I let that one slide with a smile. “The deal is this, Blinks. You back me up on this one, and I’ll pay you for the information you turn up. I’m not asking you to dig deep, but I am asking you to go far. Ask around all the usual spots, see if anypony’s noticed anything out of the ordinary.”

“Lotta work for just one colt, even if he’s as quick as me.”

“Well, you can get help, can’t you? What’s it going to take to get your newsie buddies on this case?”

“Hm…” He tapped a hoof against his chin. “Most of the boys on the west end are nice enough. The guys up north are gonna be a real hassle, though. I’m gonna need at least fifty bits to get them all to help.”

“Yeah, that’s about what I figured.” I reached for the sack of bits. “My client is going to have to deal with this as an added expense. ‘Additional investigative fees’, we’ll call it.” My gaze flicked to Oak for a moment—not long, but long enough for his eyes to meet mine. He didn’t object. I counted out fifty of the coins and handed them to Lightning Blink. “There you have it. You come to me with some good info, and you’ll get your commission.”
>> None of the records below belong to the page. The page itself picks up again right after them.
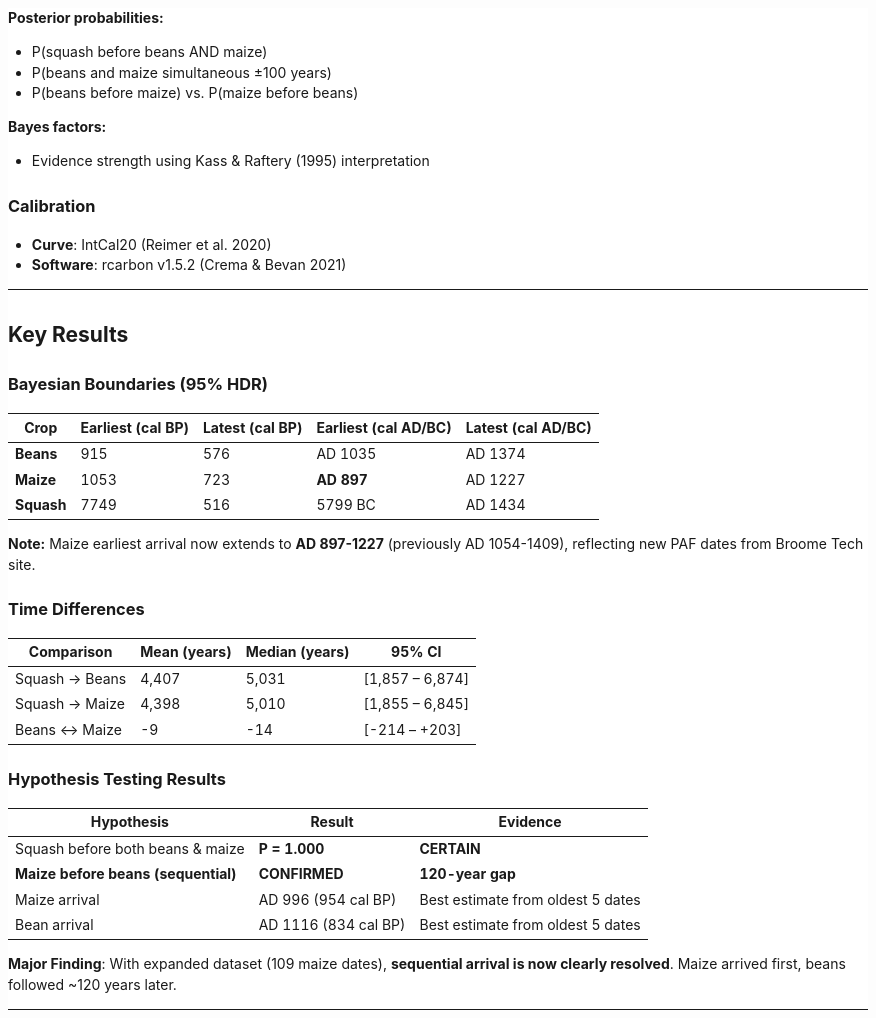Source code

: **Posterior probabilities:**
- P(squash before beans AND maize)
- P(beans and maize simultaneous ±100 years)
- P(beans before maize) vs. P(maize before beans)

**Bayes factors:**
- Evidence strength using Kass & Raftery (1995) interpretation

### Calibration

- **Curve**: IntCal20 (Reimer et al. 2020)
- **Software**: rcarbon v1.5.2 (Crema & Bevan 2021)

---

## Key Results

### Bayesian Boundaries (95% HDR)

| Crop | Earliest (cal BP) | Latest (cal BP) | Earliest (cal AD/BC) | Latest (cal AD/BC) |
|------|-------------------|-----------------|----------------------|-------------------|
| **Beans** | 915 | 576 | AD 1035 | AD 1374 |
| **Maize** | 1053 | 723 | **AD 897** | AD 1227 |
| **Squash** | 7749 | 516 | 5799 BC | AD 1434 |

**Note:** Maize earliest arrival now extends to **AD 897-1227** (previously AD 1054-1409), reflecting new PAF dates from Broome Tech site.

### Time Differences

| Comparison | Mean (years) | Median (years) | 95% CI |
|------------|--------------|----------------|--------|
| Squash → Beans | 4,407 | 5,031 | [1,857 – 6,874] |
| Squash → Maize | 4,398 | 5,010 | [1,855 – 6,845] |
| Beans ↔ Maize | -9 | -14 | [-214 – +203] |

### Hypothesis Testing Results

| Hypothesis | Result | Evidence |
|------------|--------|----------|
| Squash before both beans & maize | **P = 1.000** | **CERTAIN** |
| **Maize before beans (sequential)** | **CONFIRMED** | **120-year gap** |
| Maize arrival | AD 996 (954 cal BP) | Best estimate from oldest 5 dates |
| Bean arrival | AD 1116 (834 cal BP) | Best estimate from oldest 5 dates |

**Major Finding**: With expanded dataset (109 maize dates), **sequential arrival is now clearly resolved**. Maize arrived first, beans followed ~120 years later.

---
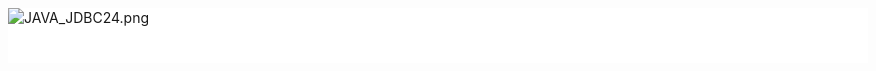 ![JAVA_JDBC24.png](https://github.com/zhaodahan/zhao_Note/blob/master/wiki_img/JAVA_JDBC24.png?raw=true)





　
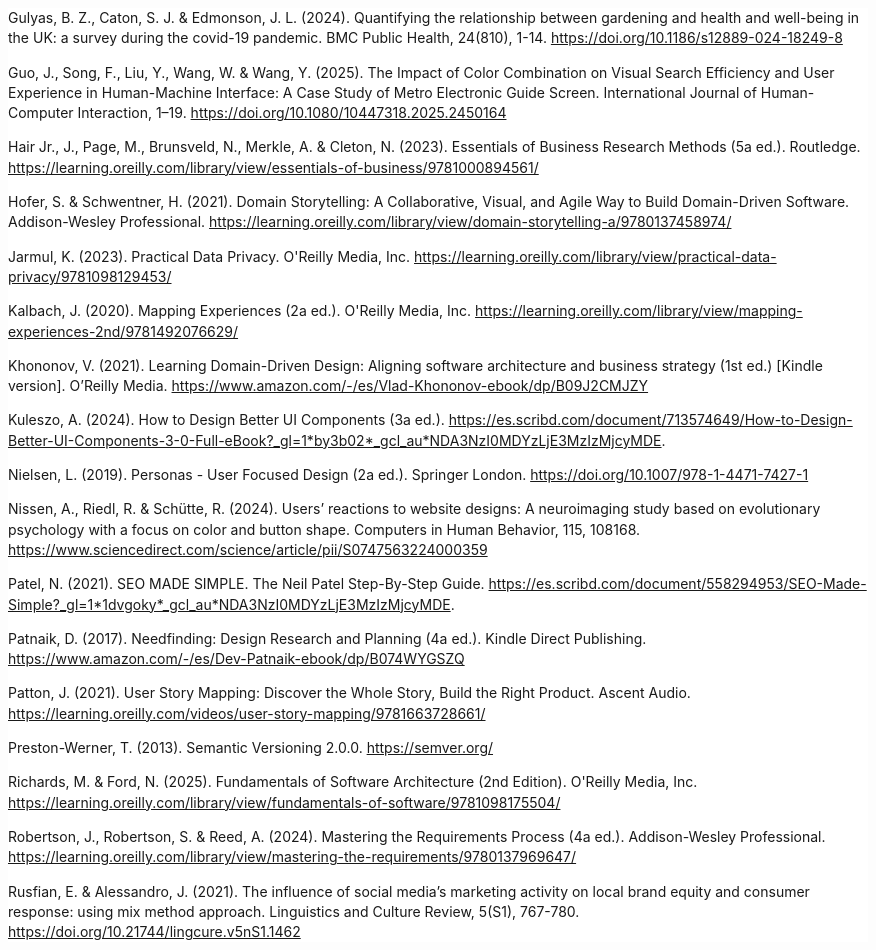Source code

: Gulyas, B. Z., Caton, S. J. & Edmonson, J. L. (2024). Quantifying the relationship between gardening and health and well-being in the UK: a survey during the covid-19 pandemic. BMC Public Health, 24(810), 1-14. https://doi.org/10.1186/s12889-024-18249-8

Guo, J., Song, F., Liu, Y., Wang, W. & Wang, Y. (2025). The Impact of Color Combination on Visual Search Efficiency and User Experience in Human-Machine Interface: A Case Study of Metro Electronic Guide Screen. International Journal of Human-Computer Interaction, 1–19. https://doi.org/10.1080/10447318.2025.2450164

Hair Jr., J., Page, M., Brunsveld, N., Merkle, A. & Cleton, N. (2023). Essentials of Business Research Methods (5a ed.). Routledge. https://learning.oreilly.com/library/view/essentials-of-business/9781000894561/

Hofer, S. & Schwentner, H. (2021). Domain Storytelling: A Collaborative, Visual, and Agile Way to Build Domain-Driven Software. Addison-Wesley Professional. https://learning.oreilly.com/library/view/domain-storytelling-a/9780137458974/

Jarmul, K. (2023). Practical Data Privacy. O'Reilly Media, Inc. https://learning.oreilly.com/library/view/practical-data-privacy/9781098129453/

Kalbach, J. (2020). Mapping Experiences (2a ed.). O'Reilly Media, Inc. https://learning.oreilly.com/library/view/mapping-experiences-2nd/9781492076629/

Khononov, V. (2021). Learning Domain-Driven Design: Aligning software architecture and business strategy (1st ed.) [Kindle version]. O’Reilly Media. https://www.amazon.com/-/es/Vlad-Khononov-ebook/dp/B09J2CMJZY

Kuleszo, A. (2024). How to Design Better UI Components (3a ed.). https://es.scribd.com/document/713574649/How-to-Design-Better-UI-Components-3-0-Full-eBook?_gl=1*by3b02*_gcl_au*NDA3NzI0MDYzLjE3MzIzMjcyMDE.

Nielsen, L. (2019). Personas - User Focused Design (2a ed.). Springer London. https://doi.org/10.1007/978-1-4471-7427-1

Nissen, A., Riedl, R. & Schütte, R. (2024). Users’ reactions to website designs: A neuroimaging study based on evolutionary psychology with a focus on color and button shape. Computers in Human Behavior, 115, 108168. https://www.sciencedirect.com/science/article/pii/S0747563224000359

Patel, N. (2021). SEO MADE SIMPLE. The Neil Patel Step-By-Step Guide. https://es.scribd.com/document/558294953/SEO-Made-Simple?_gl=1*1dvgoky*_gcl_au*NDA3NzI0MDYzLjE3MzIzMjcyMDE.

Patnaik, D. (2017). Needfinding: Design Research and Planning (4a ed.). Kindle Direct Publishing. https://www.amazon.com/-/es/Dev-Patnaik-ebook/dp/B074WYGSZQ

Patton, J. (2021). User Story Mapping: Discover the Whole Story, Build the Right Product. Ascent Audio. https://learning.oreilly.com/videos/user-story-mapping/9781663728661/

Preston-Werner, T. (2013). Semantic Versioning 2.0.0. https://semver.org/

Richards, M. & Ford, N. (2025). Fundamentals of Software Architecture (2nd Edition). O'Reilly Media, Inc. https://learning.oreilly.com/library/view/fundamentals-of-software/9781098175504/

Robertson, J., Robertson, S. & Reed, A. (2024). Mastering the Requirements Process (4a ed.). Addison-Wesley Professional. https://learning.oreilly.com/library/view/mastering-the-requirements/9780137969647/

Rusfian, E. & Alessandro, J. (2021). The influence of social media’s marketing activity on local brand equity and consumer response: using mix method approach. Linguistics and Culture Review, 5(S1), 767-780. https://doi.org/10.21744/lingcure.v5nS1.1462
“Y’know, thinking on it again…” He rolled his eyes as though expecting a halo above his head. “They might need a little more convincing. Maybe you ought to give me another ten bits or so, just in case.”

I nuzzled a hoof into his cap, mussing up his mane. “Don’t you be playin’ games now, boy.”

He batted at my hoof and squirmed out of reach. “Okay, okay! I get it. I’m on the job!” With a flutter of his wings, he zoomed back to the window and hoisted himself up on the sill.

“Oh, and Blinks?” I said.

He braked to a halt, half of him already through the window. “Yeah, AJ?”

“Don’t be flashing that cash to anypony, you hear? Keep it out of sight and out of mind.”

His brow furrowed in understanding. It was the most serious I’d seen him. Then his grin came back. “Yeah, yeah. I got it, Mom. I’ll be fine.” And with a scuffling of hooves and a loose feather, he flew the nest.

I shut the window again. The thing was certainly getting a workout this morning. I turned to Oak.

He raised a brow. “Your own private army, huh?”

I shrugged. “Nah. Just some kids who always appreciate a few extra bits.”

“You don’t worry about them? You were shot at.”

“Don’t remind me. Blinks’ll be fine. He and his friends do their best work in plain sight.”

“If you say so.” He stood like a jay perched on a shivering branch. “You didn’t mention I was your client.”

“Well, you are my client, Mr. Oak. Privacy’s part of the contract. Now, if it’s alright with you, I’m going to have to charge those extra bits as an expense. Sorry to spring that on you.”

“No. No, it’s fine.” He chuckled, once and quick. “‘Additional investigative fees,’ was it?”

“Good to know we’re on the same page.” I picked the bag of bits up and went and stowed it in the safe again. I snatched up the spyglass and stowed that in my coat. “Now, what are you going to do?”

“I… I guess it’s back to the hotel for me. I’ll… just have to have faith in you.” He looked at me evenly, a slight smile on his lips.

I tossed my hat onto my head, pulled the brim into its proper place. “Lucky you came to me, huh? Now, come on. I’ve got to lock up.”